“PinPinzol” porta in scena la storia e l’anima della Val Rendena
Un viaggio tra storia, tradizioni, cultura e identità del territorio. È quanto ha proposto questa sera Il Filo da la Val Rendena, che sul palco di piazza Carera ha presentato PinPinzol, uno spettacolo teatrale della durata di circa un’ora capace di coinvolgere residenti e turisti in un racconto emozionante dedicato a Pinzolo e alla Val Rendena.
Protagonisti della serata sono stati gli attori Antonella, Liuba e Massimo, che, attraverso scene recitate, musica, narrazione e momenti di approfondimento culturale, hanno accompagnato il pubblico alla scoperta delle ricchezze del territorio, delle sue tradizioni, dei prodotti tipici e delle manifestazioni che ne caratterizzano l’identità.
Ad arricchire lo spettacolo, oltre alle tante comparse che hanno animato il palco, sono stati anche i filmati proiettati sugli schermi ai lati del palco, che hanno permesso di ripercorrere alcune delle più significative espressioni della cultura rendenese. Tra questi il video dedicato alla Mostra delle Giovenche di razza Rendena, simbolo dell’antica tradizione zootecnica della valle, e quello sulla Via delle 50 Valli.

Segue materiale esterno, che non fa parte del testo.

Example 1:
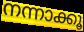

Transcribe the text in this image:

നന്നാക്കൂ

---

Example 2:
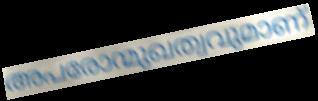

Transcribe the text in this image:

അപരോന്മുഖത്വവുമാണ്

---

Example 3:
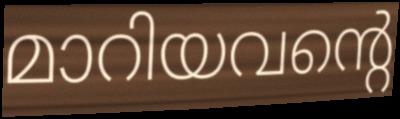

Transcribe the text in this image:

മാറിയവന്റെ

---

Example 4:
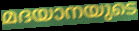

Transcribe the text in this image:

മദയാനയുടെ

Nel corso della rappresentazione sono stati ricordati anche alcuni dei momenti più importanti della storia locale e delle sue tradizioni popolari: il Trato Marzo, le suggestive Maitinade, la Prima guerra mondiale, il fenomeno dell’emigrazione e la figura dei moleti, gli arrotini che hanno portato il nome della Rendena in tutta Europa.

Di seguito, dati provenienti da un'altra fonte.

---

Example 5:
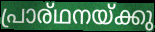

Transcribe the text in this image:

പ്രാര്ഥനയ്ക്കു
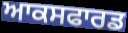
ਆਕਸਫਾਰਡ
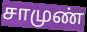
சாமுண்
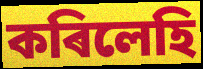
কৰিলেহি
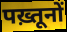
पख़्तूनों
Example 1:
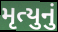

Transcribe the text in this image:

મૃત્યુનું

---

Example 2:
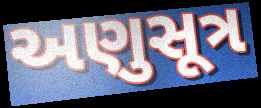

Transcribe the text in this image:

અણુસૂત્ર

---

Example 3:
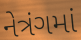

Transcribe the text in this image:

નેત્રંગમાં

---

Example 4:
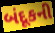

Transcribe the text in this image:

બંદૂકની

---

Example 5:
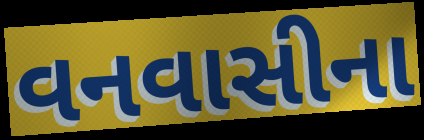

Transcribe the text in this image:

વનવાસીના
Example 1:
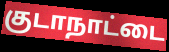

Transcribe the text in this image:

குடாநாட்டை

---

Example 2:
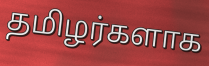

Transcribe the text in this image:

தமிழர்களாக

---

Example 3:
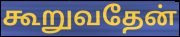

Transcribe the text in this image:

கூறுவதேன்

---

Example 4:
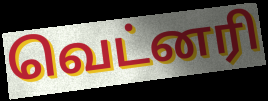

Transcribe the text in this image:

வெட்னரி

Non sono mancati i richiami al patrimonio artistico e religioso della valle, con la celebre Danza Macabra custodita nella chiesa di San Vigilio, gli affreschi delle chiese realizzati dai Baschenis e la storia di San Vigilio, patrono di Pinzolo.
Spazio anche alle leggende che da secoli animano l’immaginario popolare, con i racconti dei Diavoli e delle Streghe della Val Genova e della Principessa Rendena, figure che ancora oggi fanno parte del patrimonio narrativo della valle.
PinPinzol si è così confermato uno spettacolo capace di coniugare teatro, immagini, musica e racconto, offrendo al pubblico un coinvolgente viaggio alla scoperta dell’identità di Pinzolo e della Val Rendena, tra memoria, cultura e tradizioni che continuano a vivere e a essere tramandate di generazione in generazione.